Task material:
-*-

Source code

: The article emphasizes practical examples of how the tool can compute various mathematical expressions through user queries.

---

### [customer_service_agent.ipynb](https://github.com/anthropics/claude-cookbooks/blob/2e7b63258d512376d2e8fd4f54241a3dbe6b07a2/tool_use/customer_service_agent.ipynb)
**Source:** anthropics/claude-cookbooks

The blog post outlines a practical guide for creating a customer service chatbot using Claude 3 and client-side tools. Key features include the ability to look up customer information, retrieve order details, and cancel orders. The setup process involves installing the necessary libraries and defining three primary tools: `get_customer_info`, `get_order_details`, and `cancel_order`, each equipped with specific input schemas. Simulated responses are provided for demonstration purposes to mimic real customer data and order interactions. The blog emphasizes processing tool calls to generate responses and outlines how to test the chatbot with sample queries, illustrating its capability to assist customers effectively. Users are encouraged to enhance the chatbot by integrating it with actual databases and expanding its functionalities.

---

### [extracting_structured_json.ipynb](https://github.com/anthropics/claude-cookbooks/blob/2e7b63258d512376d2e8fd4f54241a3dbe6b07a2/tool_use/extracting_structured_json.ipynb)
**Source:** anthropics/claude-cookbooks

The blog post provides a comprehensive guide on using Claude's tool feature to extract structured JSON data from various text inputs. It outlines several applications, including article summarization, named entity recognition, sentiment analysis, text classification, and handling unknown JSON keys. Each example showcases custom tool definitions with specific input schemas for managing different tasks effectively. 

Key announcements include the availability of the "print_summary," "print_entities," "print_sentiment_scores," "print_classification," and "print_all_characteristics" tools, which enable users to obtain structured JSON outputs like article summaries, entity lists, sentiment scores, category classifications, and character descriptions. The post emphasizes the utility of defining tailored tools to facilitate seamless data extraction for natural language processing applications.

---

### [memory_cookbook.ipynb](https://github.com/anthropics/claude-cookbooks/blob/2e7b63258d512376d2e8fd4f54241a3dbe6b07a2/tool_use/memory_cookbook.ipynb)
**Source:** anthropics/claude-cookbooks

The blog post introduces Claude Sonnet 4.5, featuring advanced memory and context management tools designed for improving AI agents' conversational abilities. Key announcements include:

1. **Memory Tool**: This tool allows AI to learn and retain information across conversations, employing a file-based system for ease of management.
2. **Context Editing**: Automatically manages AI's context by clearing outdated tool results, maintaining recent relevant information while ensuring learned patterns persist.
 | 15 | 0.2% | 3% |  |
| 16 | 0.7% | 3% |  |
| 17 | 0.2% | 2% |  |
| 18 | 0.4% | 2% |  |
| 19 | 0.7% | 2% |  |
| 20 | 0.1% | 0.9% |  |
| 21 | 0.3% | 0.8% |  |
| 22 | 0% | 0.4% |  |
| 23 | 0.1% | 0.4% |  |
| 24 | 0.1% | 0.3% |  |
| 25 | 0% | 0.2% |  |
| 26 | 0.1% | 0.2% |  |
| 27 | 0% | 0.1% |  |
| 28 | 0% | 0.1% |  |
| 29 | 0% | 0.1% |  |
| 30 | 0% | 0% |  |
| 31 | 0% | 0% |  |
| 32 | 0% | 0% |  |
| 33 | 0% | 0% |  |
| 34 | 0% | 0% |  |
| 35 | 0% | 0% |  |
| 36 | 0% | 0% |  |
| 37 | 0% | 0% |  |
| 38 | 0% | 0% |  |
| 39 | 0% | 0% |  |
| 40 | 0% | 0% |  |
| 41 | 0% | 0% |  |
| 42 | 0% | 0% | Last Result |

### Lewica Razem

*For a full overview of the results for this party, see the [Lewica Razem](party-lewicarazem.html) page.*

-*-

Your instructions:
Show every line from the listing that contains "Razem".

Exercise result:
### Lewica Razem
*For a full overview of the results for this party, see the [Lewica Razem](party-lewicarazem.html) page.*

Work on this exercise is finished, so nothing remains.